All of lore.kernel.org
 help / color / mirror / Atom feed
* How to handle an kmalloc failure in evict_inode()?
@ 2014-08-04 23:41 Theodore Ts'o
  2014-08-05  1:13 ` Dave Chinner
  0 siblings, 1 reply; 8+ messages in thread
From: Theodore Ts'o @ 2014-08-04 23:41 UTC (permalink / raw)
  To: linux-fsdevel


I've been trying to figure out the best way to handle potential memory
allocation failures in evict_inode(), since there doesn't seem to be any
way to reflect errors back up to the caller, or to delay the inode
eviction until more memory might be available.

There doesn't seem to be a good solution; right now, in ext4, we mark
the file system as being inconsistent, thus triggering a remount
read-only or a panic, which seems to be.... sub-optimal.

I was looking to see what xfs does to handle this case, and as near as I
can tell, xfs_fs_evict_inode() calls xfs_inactive(), which in turn calls
xfs_free_eofblocks() --- and ignores the error return.  And when I look
to see whether xfs_free_eofblocks() can return ENOMEM, it appears that
it can, via a call path that involves xfs_bmapi_read(),
xfs_iread_extents(), xfs_bmap_read_extents(), xfs_btree_read_bufl(),
xfs_trans_read_buf(), xfs_trans_read_buf_map(), xfs_buf_read_map(),
xfs_buf_get_map(), _xfs_buf_alloc(), which can return ENOMEM.

As near as I can tell, at least for ext4, we've been remarkably lucky,
in that GFP_NOFS allocations seem to rarely if ever fail.  However,
under enough memory pressure, and in a situation where the OOM killer
has been configured to be less aggressive, it is possible (which is as
we would expect) for a kmalloc() to fail, and short of using
_GFP_NOFAIL, or using a retry loop, I'm not sure there's a good answer
to this problem.

Am I missing something obvious?  Has someone come up with a good way of
dealing with the need to release an inode and its blocks in
evict_inode(), and what to do if a memory allocation fails for some
reason?

Thanks,

                                                - Ted

^ permalink raw reply	[flat|nested] 8+ messages in thread

* Re: How to handle an kmalloc failure in evict_inode()?
  2014-08-04 23:41 How to handle an kmalloc failure in evict_inode()?
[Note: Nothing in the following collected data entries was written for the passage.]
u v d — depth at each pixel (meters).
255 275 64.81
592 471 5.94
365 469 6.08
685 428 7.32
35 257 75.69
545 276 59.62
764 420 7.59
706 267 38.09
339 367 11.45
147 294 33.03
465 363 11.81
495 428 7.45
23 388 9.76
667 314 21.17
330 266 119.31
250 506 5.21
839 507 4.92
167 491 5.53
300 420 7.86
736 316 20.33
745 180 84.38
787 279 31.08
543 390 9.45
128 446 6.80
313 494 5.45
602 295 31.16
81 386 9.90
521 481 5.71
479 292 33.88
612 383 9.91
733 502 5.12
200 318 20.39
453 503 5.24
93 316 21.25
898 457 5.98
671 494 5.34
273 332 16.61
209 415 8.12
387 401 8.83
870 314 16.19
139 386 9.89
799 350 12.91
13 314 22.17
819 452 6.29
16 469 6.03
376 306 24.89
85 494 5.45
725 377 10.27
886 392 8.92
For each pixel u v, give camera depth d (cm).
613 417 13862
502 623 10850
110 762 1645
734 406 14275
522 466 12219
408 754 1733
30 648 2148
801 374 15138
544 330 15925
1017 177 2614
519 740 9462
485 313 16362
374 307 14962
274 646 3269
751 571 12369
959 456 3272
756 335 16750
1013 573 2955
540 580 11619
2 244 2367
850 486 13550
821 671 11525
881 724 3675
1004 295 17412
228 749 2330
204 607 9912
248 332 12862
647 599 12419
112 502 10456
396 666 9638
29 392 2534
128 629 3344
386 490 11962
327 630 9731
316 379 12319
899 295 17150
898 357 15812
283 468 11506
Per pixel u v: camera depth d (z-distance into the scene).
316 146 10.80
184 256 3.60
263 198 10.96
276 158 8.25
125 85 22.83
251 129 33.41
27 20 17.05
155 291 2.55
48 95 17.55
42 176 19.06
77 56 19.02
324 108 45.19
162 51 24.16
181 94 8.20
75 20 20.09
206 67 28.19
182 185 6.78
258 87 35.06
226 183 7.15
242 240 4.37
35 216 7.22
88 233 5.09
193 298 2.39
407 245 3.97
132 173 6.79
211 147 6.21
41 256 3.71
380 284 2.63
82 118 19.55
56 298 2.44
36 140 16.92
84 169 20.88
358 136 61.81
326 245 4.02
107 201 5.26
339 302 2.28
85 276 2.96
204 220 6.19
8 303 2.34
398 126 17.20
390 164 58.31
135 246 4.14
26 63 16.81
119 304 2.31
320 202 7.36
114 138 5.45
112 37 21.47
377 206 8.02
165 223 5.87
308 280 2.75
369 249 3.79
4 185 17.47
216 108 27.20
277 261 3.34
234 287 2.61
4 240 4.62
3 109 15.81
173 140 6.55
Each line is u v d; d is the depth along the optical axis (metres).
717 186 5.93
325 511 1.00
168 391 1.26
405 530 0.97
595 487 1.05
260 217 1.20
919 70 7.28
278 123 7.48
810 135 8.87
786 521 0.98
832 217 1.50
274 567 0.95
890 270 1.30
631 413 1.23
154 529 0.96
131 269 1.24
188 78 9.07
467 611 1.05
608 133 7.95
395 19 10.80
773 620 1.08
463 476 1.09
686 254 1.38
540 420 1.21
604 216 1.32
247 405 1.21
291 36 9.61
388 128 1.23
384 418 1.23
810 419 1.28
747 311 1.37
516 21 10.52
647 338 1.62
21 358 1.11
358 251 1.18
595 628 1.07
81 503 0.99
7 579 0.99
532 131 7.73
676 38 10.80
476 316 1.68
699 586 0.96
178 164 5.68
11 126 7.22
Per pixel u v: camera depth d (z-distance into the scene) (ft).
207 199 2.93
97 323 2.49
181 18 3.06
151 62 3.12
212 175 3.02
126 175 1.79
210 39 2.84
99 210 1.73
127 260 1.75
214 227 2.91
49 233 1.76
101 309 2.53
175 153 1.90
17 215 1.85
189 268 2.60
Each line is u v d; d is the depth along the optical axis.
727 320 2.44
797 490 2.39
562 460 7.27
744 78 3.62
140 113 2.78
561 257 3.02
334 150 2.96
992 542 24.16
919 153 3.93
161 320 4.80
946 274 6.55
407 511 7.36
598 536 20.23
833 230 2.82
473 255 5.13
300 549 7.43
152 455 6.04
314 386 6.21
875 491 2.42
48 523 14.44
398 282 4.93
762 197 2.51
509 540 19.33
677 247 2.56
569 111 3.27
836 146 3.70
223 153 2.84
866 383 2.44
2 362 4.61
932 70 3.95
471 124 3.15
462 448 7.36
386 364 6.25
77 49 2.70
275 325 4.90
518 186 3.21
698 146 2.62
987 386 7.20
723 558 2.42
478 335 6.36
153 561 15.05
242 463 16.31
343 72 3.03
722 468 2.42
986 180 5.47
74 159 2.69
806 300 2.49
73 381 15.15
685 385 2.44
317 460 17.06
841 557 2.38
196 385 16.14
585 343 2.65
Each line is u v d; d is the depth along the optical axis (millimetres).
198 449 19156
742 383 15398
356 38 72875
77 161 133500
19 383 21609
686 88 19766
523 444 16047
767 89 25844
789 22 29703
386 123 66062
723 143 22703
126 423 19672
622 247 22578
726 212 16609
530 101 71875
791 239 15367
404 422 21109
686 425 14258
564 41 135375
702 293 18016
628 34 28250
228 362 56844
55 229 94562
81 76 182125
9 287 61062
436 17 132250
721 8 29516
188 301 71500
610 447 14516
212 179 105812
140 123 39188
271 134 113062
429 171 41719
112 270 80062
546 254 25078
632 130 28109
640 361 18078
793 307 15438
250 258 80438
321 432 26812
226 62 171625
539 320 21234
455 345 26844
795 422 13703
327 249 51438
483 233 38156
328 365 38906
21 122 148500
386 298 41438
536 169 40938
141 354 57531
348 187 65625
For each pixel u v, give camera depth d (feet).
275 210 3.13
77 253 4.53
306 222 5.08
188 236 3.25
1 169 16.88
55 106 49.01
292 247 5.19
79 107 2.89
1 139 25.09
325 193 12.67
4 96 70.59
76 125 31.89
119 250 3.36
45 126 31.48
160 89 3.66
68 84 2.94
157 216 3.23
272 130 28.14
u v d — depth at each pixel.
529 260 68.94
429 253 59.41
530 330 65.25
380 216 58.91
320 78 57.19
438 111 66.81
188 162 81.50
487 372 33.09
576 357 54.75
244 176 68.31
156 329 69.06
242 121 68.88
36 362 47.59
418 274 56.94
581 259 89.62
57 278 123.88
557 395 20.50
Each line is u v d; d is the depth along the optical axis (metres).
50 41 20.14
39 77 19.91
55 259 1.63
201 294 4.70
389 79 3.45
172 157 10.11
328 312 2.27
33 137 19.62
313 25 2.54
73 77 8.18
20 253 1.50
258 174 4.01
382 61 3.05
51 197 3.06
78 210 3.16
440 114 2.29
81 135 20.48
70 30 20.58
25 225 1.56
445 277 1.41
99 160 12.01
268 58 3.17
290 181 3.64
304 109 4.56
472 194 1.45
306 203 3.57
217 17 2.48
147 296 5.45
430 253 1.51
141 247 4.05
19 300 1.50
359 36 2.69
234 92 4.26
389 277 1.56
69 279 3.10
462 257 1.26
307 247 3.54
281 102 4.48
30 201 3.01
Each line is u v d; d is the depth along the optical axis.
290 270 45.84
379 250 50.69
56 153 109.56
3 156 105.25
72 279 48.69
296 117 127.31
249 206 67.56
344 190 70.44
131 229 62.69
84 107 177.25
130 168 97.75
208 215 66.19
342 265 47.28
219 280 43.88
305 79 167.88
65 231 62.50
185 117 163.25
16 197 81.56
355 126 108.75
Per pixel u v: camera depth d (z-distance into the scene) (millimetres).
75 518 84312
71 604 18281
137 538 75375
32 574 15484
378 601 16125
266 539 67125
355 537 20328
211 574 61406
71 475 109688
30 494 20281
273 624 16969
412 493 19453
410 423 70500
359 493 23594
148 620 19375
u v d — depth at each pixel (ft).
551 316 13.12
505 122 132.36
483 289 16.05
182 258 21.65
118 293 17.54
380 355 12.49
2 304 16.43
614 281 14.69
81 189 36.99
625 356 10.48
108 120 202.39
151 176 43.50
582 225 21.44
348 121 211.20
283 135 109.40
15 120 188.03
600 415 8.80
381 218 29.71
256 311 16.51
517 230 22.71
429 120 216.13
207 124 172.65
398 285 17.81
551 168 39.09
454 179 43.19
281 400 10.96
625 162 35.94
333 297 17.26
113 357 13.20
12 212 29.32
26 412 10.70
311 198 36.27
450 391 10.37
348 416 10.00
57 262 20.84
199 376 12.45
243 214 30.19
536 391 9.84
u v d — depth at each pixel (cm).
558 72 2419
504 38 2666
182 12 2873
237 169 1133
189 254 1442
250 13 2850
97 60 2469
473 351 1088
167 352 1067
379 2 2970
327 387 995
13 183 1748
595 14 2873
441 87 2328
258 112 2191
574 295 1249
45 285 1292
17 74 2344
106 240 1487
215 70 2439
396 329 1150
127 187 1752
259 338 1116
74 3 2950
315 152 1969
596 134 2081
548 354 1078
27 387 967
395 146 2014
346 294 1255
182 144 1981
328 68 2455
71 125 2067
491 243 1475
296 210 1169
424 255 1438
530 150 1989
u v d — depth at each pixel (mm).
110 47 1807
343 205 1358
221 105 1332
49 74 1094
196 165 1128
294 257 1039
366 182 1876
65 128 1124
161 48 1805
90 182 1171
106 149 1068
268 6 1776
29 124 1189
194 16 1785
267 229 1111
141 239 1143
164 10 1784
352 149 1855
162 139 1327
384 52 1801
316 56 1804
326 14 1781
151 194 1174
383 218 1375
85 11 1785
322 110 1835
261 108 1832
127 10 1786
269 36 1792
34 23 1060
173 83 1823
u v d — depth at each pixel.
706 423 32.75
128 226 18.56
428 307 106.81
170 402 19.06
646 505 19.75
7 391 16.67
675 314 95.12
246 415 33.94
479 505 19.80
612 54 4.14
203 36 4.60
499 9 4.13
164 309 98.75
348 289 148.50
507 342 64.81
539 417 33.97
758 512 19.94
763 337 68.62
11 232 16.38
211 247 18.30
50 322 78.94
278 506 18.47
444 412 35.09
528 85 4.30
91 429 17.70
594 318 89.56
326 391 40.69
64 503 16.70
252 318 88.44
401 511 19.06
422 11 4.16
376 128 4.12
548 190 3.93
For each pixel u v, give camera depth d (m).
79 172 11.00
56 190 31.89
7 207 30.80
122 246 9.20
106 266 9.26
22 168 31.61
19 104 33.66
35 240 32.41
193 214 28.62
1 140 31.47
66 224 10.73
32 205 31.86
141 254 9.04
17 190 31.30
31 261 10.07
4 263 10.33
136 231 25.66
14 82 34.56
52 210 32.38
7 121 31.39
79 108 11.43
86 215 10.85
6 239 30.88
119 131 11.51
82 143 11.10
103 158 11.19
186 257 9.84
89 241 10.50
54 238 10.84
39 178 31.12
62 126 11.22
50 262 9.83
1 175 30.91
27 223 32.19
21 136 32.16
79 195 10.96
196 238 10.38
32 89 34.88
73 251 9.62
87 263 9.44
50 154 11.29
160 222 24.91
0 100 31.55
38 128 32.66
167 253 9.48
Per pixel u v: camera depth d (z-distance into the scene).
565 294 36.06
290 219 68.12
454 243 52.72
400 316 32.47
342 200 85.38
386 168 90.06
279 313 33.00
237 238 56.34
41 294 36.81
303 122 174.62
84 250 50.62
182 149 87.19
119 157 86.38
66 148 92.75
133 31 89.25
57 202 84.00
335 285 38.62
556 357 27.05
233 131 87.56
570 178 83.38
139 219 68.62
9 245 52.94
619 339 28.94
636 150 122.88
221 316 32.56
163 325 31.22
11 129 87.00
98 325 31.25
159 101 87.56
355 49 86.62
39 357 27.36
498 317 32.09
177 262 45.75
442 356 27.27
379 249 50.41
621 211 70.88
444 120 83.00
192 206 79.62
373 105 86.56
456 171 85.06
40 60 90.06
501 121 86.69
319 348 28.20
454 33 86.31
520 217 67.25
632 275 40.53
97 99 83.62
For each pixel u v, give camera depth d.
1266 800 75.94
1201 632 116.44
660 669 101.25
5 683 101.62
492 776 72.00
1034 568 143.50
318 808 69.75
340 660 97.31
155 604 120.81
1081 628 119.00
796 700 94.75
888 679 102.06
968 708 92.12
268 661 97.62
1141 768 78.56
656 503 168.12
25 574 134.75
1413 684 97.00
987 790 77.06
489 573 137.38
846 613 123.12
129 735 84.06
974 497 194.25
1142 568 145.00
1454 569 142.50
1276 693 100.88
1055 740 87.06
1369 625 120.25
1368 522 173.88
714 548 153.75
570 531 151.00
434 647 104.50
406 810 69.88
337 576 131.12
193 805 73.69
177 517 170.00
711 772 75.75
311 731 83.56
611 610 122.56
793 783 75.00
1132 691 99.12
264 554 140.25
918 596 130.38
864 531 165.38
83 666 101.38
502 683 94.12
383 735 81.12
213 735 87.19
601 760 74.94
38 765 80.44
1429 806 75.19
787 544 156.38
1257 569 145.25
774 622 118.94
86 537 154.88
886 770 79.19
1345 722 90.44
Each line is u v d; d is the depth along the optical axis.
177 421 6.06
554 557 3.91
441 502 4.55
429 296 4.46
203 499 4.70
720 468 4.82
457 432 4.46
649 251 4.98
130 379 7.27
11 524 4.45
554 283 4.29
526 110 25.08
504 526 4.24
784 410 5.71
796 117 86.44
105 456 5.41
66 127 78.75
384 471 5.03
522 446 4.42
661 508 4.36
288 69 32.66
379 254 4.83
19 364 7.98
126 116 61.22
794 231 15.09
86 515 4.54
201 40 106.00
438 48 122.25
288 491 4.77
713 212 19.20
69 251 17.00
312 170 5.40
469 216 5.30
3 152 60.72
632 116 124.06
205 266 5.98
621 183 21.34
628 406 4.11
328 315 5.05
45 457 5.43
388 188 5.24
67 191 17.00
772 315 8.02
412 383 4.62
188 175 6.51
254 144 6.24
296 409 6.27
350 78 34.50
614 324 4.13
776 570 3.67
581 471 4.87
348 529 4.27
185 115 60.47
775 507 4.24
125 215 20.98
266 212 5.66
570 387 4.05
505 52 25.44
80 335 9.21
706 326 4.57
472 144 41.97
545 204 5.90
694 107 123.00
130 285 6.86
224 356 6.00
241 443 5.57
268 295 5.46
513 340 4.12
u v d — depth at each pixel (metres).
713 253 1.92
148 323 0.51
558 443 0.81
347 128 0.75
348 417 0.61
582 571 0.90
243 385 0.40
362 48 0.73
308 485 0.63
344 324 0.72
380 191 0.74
Theodore Ts'o
@ 2014-08-05  1:13 ` Dave Chinner
  2014-08-05  1:53   ` Theodore Ts'o
  0 siblings, 1 reply; 8+ messages in thread
From: Dave Chinner @ 2014-08-05  1:13 UTC (permalink / raw)
  To: Theodore Ts'o; +Cc: linux-fsdevel

On Mon, Aug 04, 2014 at 07:41:01PM -0400, Theodore Ts'o wrote:
> 
> I've been trying to figure out the best way to handle potential memory
> allocation failures in evict_inode(), since there doesn't seem to be any
> way to reflect errors back up to the caller, or to delay the inode
> eviction until more memory might be available.
> 
> There doesn't seem to be a good solution; right now, in ext4, we mark
> the file system as being inconsistent, thus triggering a remount
> read-only or a panic, which seems to be.... sub-optimal.
> 
> I was looking to see what xfs does to handle this case, and as near as I
> can tell, xfs_fs_evict_inode() calls xfs_inactive(), which in turn calls
> xfs_free_eofblocks() --- and ignores the error return.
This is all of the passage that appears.